Top of Entries provided

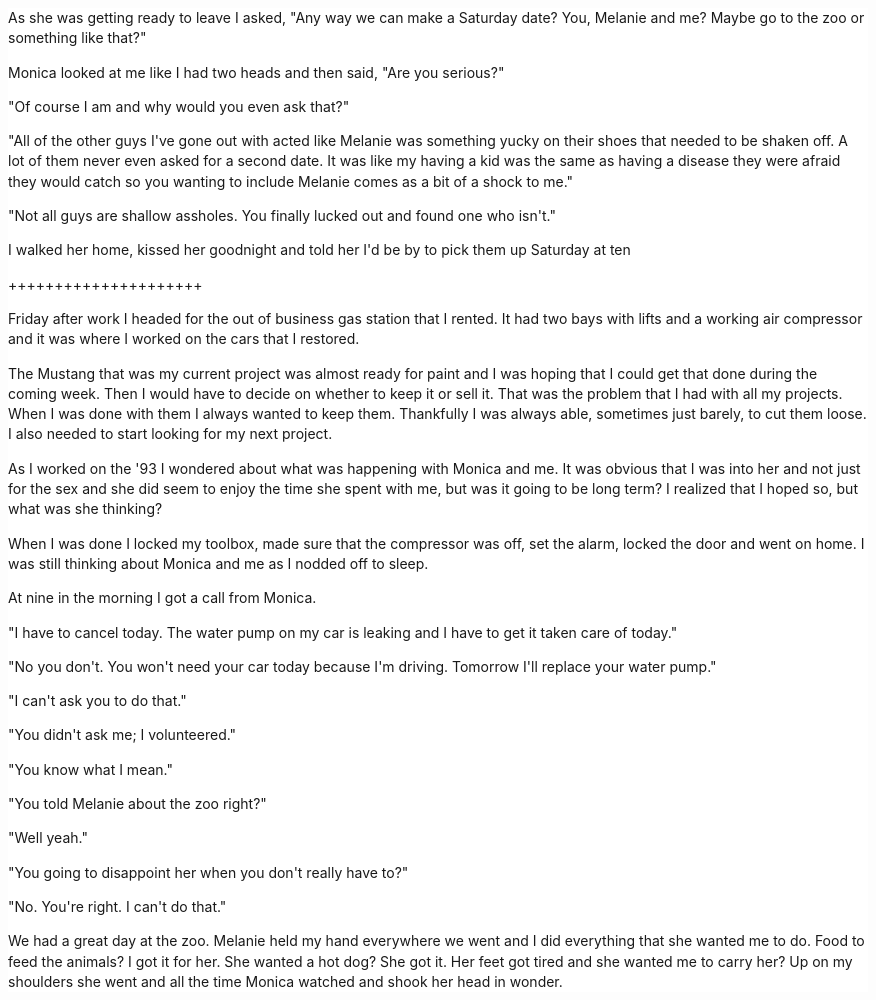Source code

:  As she was getting ready to leave I asked, "Any way we can make a Saturday date? You, Melanie and me? Maybe go to the zoo or something like that?" 

 Monica looked at me like I had two heads and then said, "Are you serious?" 

 "Of course I am and why would you even ask that?" 

 "All of the other guys I've gone out with acted like Melanie was something yucky on their shoes that needed to be shaken off. A lot of them never even asked for a second date. It was like my having a kid was the same as having a disease they were afraid they would catch so you wanting to include Melanie comes as a bit of a shock to me." 

 "Not all guys are shallow assholes. You finally lucked out and found one who isn't." 

 I walked her home, kissed her goodnight and told her I'd be by to pick them up Saturday at ten 

 +++++++++++++++++++++ 

 Friday after work I headed for the out of business gas station that I rented. It had two bays with lifts and a working air compressor and it was where I worked on the cars that I restored. 

 The Mustang that was my current project was almost ready for paint and I was hoping that I could get that done during the coming week. Then I would have to decide on whether to keep it or sell it. That was the problem that I had with all my projects. When I was done with them I always wanted to keep them. Thankfully I was always able, sometimes just barely, to cut them loose. I also needed to start looking for my next project. 

 As I worked on the '93 I wondered about what was happening with Monica and me. It was obvious that I was into her and not just for the sex and she did seem to enjoy the time she spent with me, but was it going to be long term? I realized that I hoped so, but what was she thinking? 

 When I was done I locked my toolbox, made sure that the compressor was off, set the alarm, locked the door and went on home. I was still thinking about Monica and me as I nodded off to sleep. 

 At nine in the morning I got a call from Monica. 

 "I have to cancel today. The water pump on my car is leaking and I have to get it taken care of today." 

 "No you don't. You won't need your car today because I'm driving. Tomorrow I'll replace your water pump." 

 "I can't ask you to do that." 

 "You didn't ask me; I volunteered." 

 "You know what I mean." 

 "You told Melanie about the zoo right?" 

 "Well yeah." 

 "You going to disappoint her when you don't really have to?" 

 "No. You're right. I can't do that." 

 We had a great day at the zoo. Melanie held my hand everywhere we went and I did everything that she wanted me to do. Food to feed the animals? I got it for her. She wanted a hot dog? She got it. Her feet got tired and she wanted me to carry her? Up on my shoulders she went and all the time Monica watched and shook her head in wonder. 
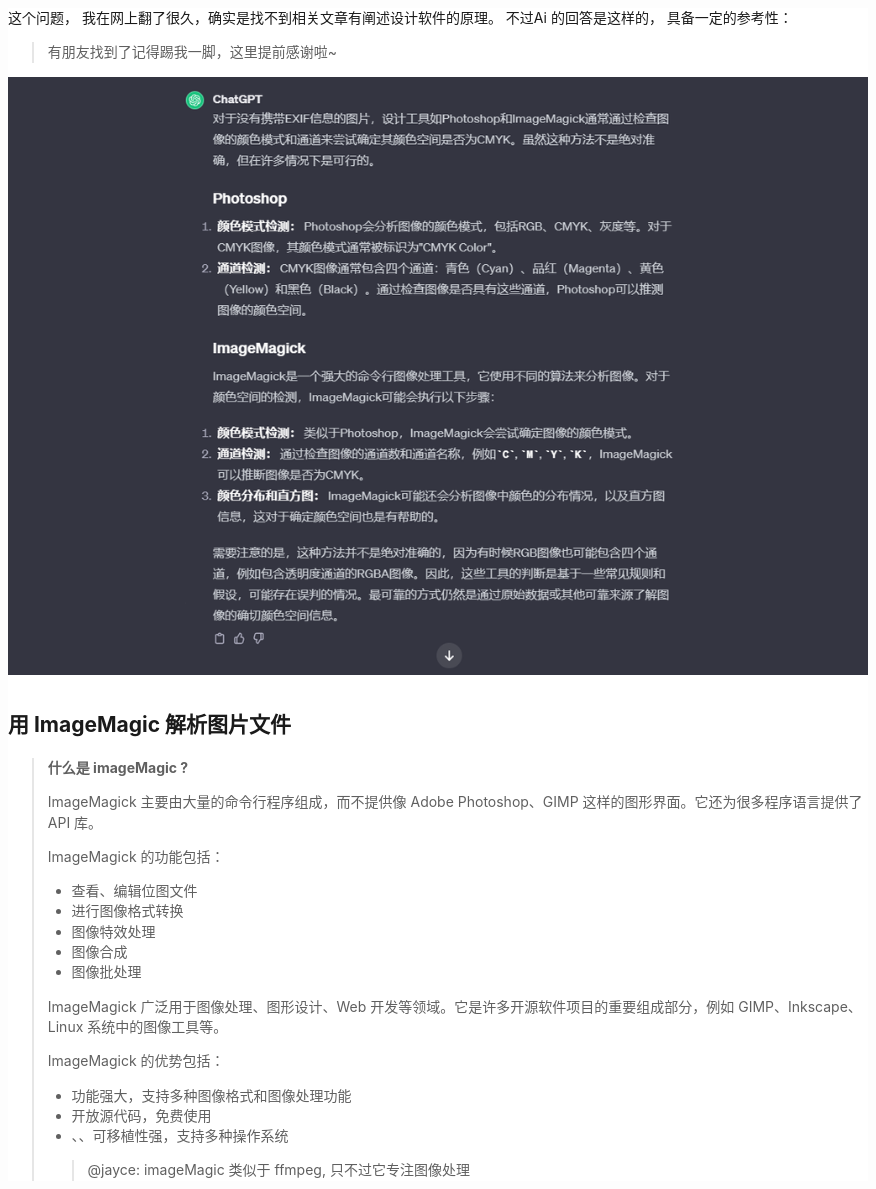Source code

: 这个问题， 我在网上翻了很久，确实是找不到相关文章有阐述设计软件的原理。 不过Ai 的回答是这样的， 具备一定的参考性：

> 有朋友找到了记得踢我一脚，这里提前感谢啦~

![image-20231128174834089](assets/image-20231128174834089.png)

## 用 ImageMagic 解析图片文件

> **什么是 imageMagic ?**
>
> ImageMagick 主要由大量的命令行程序组成，而不提供像 Adobe Photoshop、GIMP 这样的图形界面。它还为很多程序语言提供了 API 库。
>
> ImageMagick 的功能包括：
>
> - 查看、编辑位图文件
> - 进行图像格式转换
> - 图像特效处理
> - 图像合成
> - 图像批处理
>
> ImageMagick 广泛用于图像处理、图形设计、Web 开发等领域。它是许多开源软件项目的重要组成部分，例如 GIMP、Inkscape、Linux 系统中的图像工具等。
>
> ImageMagick 的优势包括：
>
> - 功能强大，支持多种图像格式和图像处理功能
> - 开放源代码，免费使用
> - 、、可移植性强，支持多种操作系统
>
> > @jayce: imageMagic 类似于 ffmpeg, 只不过它专注图像处理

Bottom of Entries provided

**What the task requires:** No pictures belong in the copy; output every record exactly.

**Reply:**
Source code

:  As she was getting ready to leave I asked, "Any way we can make a Saturday date? You, Melanie and me? Maybe go to the zoo or something like that?" 

 Monica looked at me like I had two heads and then said, "Are you serious?" 

 "Of course I am and why would you even ask that?" 

 "All of the other guys I've gone out with acted like Melanie was something yucky on their shoes that needed to be shaken off. A lot of them never even asked for a second date. It was like my having a kid was the same as having a disease they were afraid they would catch so you wanting to include Melanie comes as a bit of a shock to me." 

 "Not all guys are shallow assholes. You finally lucked out and found one who isn't." 

 I walked her home, kissed her goodnight and told her I'd be by to pick them up Saturday at ten 

 +++++++++++++++++++++ 

 Friday after work I headed for the out of business gas station that I rented. It had two bays with lifts and a working air compressor and it was where I worked on the cars that I restored. 

 The Mustang that was my current project was almost ready for paint and I was hoping that I could get that done during the coming week. Then I would have to decide on whether to keep it or sell it. That was the problem that I had with all my projects. When I was done with them I always wanted to keep them. Thankfully I was always able, sometimes just barely, to cut them loose. I also needed to start looking for my next project. 

 As I worked on the '93 I wondered about what was happening with Monica and me. It was obvious that I was into her and not just for the sex and she did seem to enjoy the time she spent with me, but was it going to be long term? I realized that I hoped so, but what was she thinking? 

 When I was done I locked my toolbox, made sure that the compressor was off, set the alarm, locked the door and went on home. I was still thinking about Monica and me as I nodded off to sleep. 

 At nine in the morning I got a call from Monica. 

 "I have to cancel today. The water pump on my car is leaking and I have to get it taken care of today." 

 "No you don't. You won't need your car today because I'm driving. Tomorrow I'll replace your water pump." 

 "I can't ask you to do that." 

 "You didn't ask me; I volunteered." 

 "You know what I mean." 

 "You told Melanie about the zoo right?" 

 "Well yeah." 

 "You going to disappoint her when you don't really have to?" 

 "No. You're right. I can't do that." 

 We had a great day at the zoo. Melanie held my hand everywhere we went and I did everything that she wanted me to do. Food to feed the animals? I got it for her. She wanted a hot dog? She got it. Her feet got tired and she wanted me to carry her? Up on my shoulders she went and all the time Monica watched and shook her head in wonder. 
Source code

: 这个问题， 我在网上翻了很久，确实是找不到相关文章有阐述设计软件的原理。 不过Ai 的回答是这样的， 具备一定的参考性：

> 有朋友找到了记得踢我一脚，这里提前感谢啦~

![image-20231128174834089](assets/image-20231128174834089.png)

## 用 ImageMagic 解析图片文件

> **什么是 imageMagic ?**
>
> ImageMagick 主要由大量的命令行程序组成，而不提供像 Adobe Photoshop、GIMP 这样的图形界面。它还为很多程序语言提供了 API 库。
>
> ImageMagick 的功能包括：
>
> - 查看、编辑位图文件
> - 进行图像格式转换
> - 图像特效处理
> - 图像合成
> - 图像批处理
>
> ImageMagick 广泛用于图像处理、图形设计、Web 开发等领域。它是许多开源软件项目的重要组成部分，例如 GIMP、Inkscape、Linux 系统中的图像工具等。
>
> ImageMagick 的优势包括：
>
> - 功能强大，支持多种图像格式和图像处理功能
> - 开放源代码，免费使用
> - 、、可移植性强，支持多种操作系统
>
> > @jayce: imageMagic 类似于 ffmpeg, 只不过它专注图像处理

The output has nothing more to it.